The files use GRANT … TO <role> against pre-existing tables and roles, so re-running them on an existing cluster is a no-op outside of explicit grant changes.

How to run

The cluster's postgres superuser Secret (<cluster-name>-superuser) is generated by CNPG and only readable by an operator with secrets/get on the cluster's namespace. The kubectl-cnpg plugin gives you a one-liner that opens a psql session as that superuser inside an ephemeral pod on the cluster's network:

bash
ENV=staging  # or canary | production
NAMESPACE=tuist-$ENV
CLUSTER=tuist-tuist-pg

# -d tuist switches psql to the application database that CNPG creates
# via `bootstrap.initdb.database`. The maintenance database (`postgres`)
# the cluster's superuser defaults to does not have the application's
# schema, so GRANTs against `oban_jobs`/`accounts`/`projects` need the
# right -d on the psql side.
kubectl cnpg psql -n "$NAMESPACE" "$CLUSTER" -- -d tuist -f - \
  < infra/cnpg/tuist-processor-grants.sql

kubectl cnpg psql -n "$NAMESPACE" "$CLUSTER" -- -d tuist -f - \
  < infra/cnpg/tuist-ops-ro-grants.sql

Each file ends with a sanity-check SELECT … information_schema.role_table_grants … query that prints the exact privilege set the role holds after the run. A clean run shows the expected arwd/postgres shape on the granted tables.

Why not an Ecto migration

Same three reasons as the old infra/supabase/ directory — CREATE ROLE is superuser-only, role state is infra rather than app schema, and CNPG's declarative role surface keeps the future operator-driven path open. CNPG also offers bootstrap.initdb.postInitApplicationSQL for SQL to run on the very first cluster bootstrap, but it only fires once and never re-runs (e.g., not on a backup restore), so we keep the grants in a re-runnable file instead of inlining them in the Cluster CR.

Password rotation

bash
ENV=staging   # or canary | production
ROLE=tuist_processor  # or tuist_ops_ro

NEW_PW="$(openssl rand -base64 32 | tr -d '/+=')"
op item edit "op://tuist-k8s-$ENV/$(echo "$ROLE" | tr '[:lower:]' '[:upper:]')_PASSWORD" password="$NEW_PW"
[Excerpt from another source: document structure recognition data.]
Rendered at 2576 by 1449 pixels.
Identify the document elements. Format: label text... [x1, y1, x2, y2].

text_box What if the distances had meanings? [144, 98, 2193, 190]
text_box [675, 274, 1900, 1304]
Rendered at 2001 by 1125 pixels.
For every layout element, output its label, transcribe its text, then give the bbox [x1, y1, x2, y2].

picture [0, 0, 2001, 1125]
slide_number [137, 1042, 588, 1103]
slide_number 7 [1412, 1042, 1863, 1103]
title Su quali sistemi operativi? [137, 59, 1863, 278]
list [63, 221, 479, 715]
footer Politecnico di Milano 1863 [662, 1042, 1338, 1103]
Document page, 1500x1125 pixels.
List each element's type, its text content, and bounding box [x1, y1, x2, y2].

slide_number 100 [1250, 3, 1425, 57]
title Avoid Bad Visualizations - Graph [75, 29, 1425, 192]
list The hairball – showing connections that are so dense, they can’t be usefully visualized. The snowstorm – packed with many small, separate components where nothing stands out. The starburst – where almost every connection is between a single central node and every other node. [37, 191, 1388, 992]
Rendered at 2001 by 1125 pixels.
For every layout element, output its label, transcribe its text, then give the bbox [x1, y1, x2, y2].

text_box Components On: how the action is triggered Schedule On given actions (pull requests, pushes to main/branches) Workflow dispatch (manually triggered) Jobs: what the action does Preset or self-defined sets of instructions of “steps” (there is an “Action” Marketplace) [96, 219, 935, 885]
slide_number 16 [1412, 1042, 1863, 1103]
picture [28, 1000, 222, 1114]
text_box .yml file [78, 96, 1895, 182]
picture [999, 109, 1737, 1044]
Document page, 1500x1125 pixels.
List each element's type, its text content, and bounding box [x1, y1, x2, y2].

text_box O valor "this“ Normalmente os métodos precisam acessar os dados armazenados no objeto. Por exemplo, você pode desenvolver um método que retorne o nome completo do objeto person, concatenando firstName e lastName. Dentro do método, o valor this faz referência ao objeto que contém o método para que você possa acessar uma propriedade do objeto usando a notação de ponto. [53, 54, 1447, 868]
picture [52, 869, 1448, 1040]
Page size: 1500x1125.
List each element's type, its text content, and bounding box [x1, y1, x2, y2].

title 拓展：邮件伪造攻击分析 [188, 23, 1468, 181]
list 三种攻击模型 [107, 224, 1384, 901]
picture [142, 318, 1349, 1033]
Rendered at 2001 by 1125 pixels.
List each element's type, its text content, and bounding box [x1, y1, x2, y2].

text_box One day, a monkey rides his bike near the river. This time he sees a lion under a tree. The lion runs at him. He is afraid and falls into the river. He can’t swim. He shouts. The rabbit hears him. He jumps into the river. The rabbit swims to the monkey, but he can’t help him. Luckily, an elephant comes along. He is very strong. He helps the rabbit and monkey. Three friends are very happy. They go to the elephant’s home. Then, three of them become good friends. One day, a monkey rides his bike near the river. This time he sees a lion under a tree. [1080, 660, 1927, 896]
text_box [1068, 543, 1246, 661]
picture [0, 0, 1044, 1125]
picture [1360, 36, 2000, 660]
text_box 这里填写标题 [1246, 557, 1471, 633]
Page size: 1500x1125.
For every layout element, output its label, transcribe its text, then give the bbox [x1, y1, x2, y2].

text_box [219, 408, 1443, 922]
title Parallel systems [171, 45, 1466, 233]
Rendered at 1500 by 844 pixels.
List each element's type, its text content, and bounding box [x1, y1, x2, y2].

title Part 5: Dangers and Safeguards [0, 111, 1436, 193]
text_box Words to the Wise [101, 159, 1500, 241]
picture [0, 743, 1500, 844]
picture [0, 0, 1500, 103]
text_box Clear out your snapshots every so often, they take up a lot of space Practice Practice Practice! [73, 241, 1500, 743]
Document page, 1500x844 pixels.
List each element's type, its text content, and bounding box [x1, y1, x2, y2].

# Force ESO to re-sync before CNPG's next reconcile, otherwise the
# rotation takes up to `refreshInterval` to land.
kubectl -n tuist-$ENV annotate externalsecret \
  tuist-tuist-pg-$ROLE force-sync=$(date +%s) --overwrite

CNPG sees the updated Secret on its next reconcile and runs ALTER ROLE … PASSWORD … itself; no manual psql step.

Backup configuration

Continuous WAL archiving + daily 03:00 UTC base backups, both targeting the per-env Tigris bucket (tuist-{stag,can,prod}-pg-backups). Retention is 30 days; older base backups (and the WALs they pin) are pruned by barman on the next backup run.

The Tigris key used for backups is separate from the workload's S3_CREDENTIALS — a dedicated S3_BACKUP_CREDENTIALS item per env, scoped to the env's backup bucket only. Rotate it independently from the workload key.

Restore-validation drill (run quarterly, or before any operation that depends on backups being usable):

bash
ENV=staging
NAMESPACE=tuist-$ENV
CLUSTER=tuist-tuist-pg

# Create a one-shot cluster restored to the latest available recovery
# point. CNPG provisions a new primary, replays from the WAL archive,
# and reports the recovery target it landed on.
kubectl cnpg backup-status -n "$NAMESPACE" "$CLUSTER"
# Then build a restore manifest using `kubectl cnpg restore` (see the
# CNPG docs); destroy it once the validation queries finish.